(5.6) Note Flags and Beams
The convention of adding flags to note symbols of less than a quarter note to halve their length is easy to understand, but it can have the effect of making them hard to read, especially when several of them are clustered together.
For example, the rhythm below has so many flags that it takes long and careful examination to get a sense of the pattern.
Flagged notes on their own must always use flags, but where more than one appears next to each other, readability can be improved by replacing the flags with beams that join the notes together into a grouping.
Single flags are replaced with single beams, double flags are replaced with double beams and so on, as illustrated below.
Notes of different lengths can also be joined in this way, as long as they are all less than a quarter-note (in other words, they all have flags). Each grouping must finish wherever there is a note without a flag, and usually wherever there is a rest. Let's look at some examples.
Here we have two groupings, which have been broken by the presence of an (unflagged) quarter-note between them. Notice how the slant of the beams reflects the vertical distance between the notes. This reinforces the shape of the melody, so it's easier and more comfortable to read.
Here the groupings have been forced to break (twice) by the change in orientation of the note stems. Notice how the eighth- and sixteenth-notes share a grouping with combined single/double beams.

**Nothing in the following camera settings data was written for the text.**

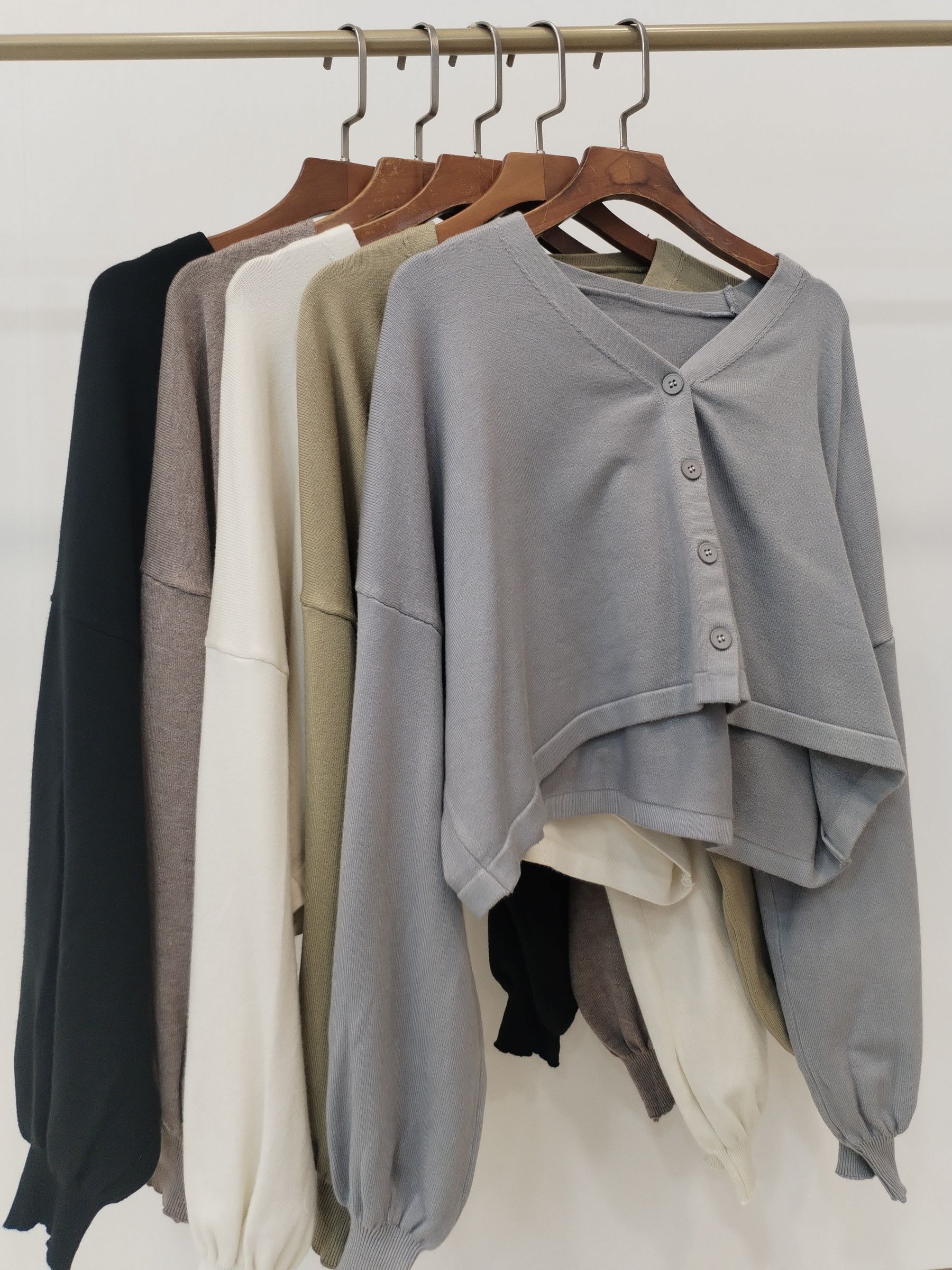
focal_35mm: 29
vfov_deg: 61.7
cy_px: 635
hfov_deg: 48.2
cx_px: 476
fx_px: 1063
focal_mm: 4.75
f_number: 1.8
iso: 350
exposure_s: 1/60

Here there is also a grouping with combined single/double beams, but the double beams are limited to a single note each. The short secondary beam normally aligns with the notehead, but with the first note in the grouping, this is not possible, so it appears to the right.
So now let's return to the original rhythm at the start of this topic, and rewrite it using beams.
It looks better, although with so many notes, the grouping itself is looking quite unwieldy. We can improve it further by voluntarily breaking this large grouping into smaller groupings.
Groupings should be broken at whichever point gives the clearest indication of timing within the bar. Depending on the meter and the lengths of the beamed notes, this will typically be on half-note or quarter-note boundaries.
For our example, we could break at the halfway point in the bar, or at every quarter-note. Either way, we get a much more readable notation of the rhythm.
ChordWizard products such as Songtrix offer three modes of Flag Beaming when they prepare staff notation for you.
- You can prevent beaming, in which case all notes are drawn with flags as required.
- You can beam within Whole Bars in which case a single grouping is attempted if possible.
- You can beam to Sub Bars in which large groupings are broken up at regular boundaries within the bar (depending on the meter).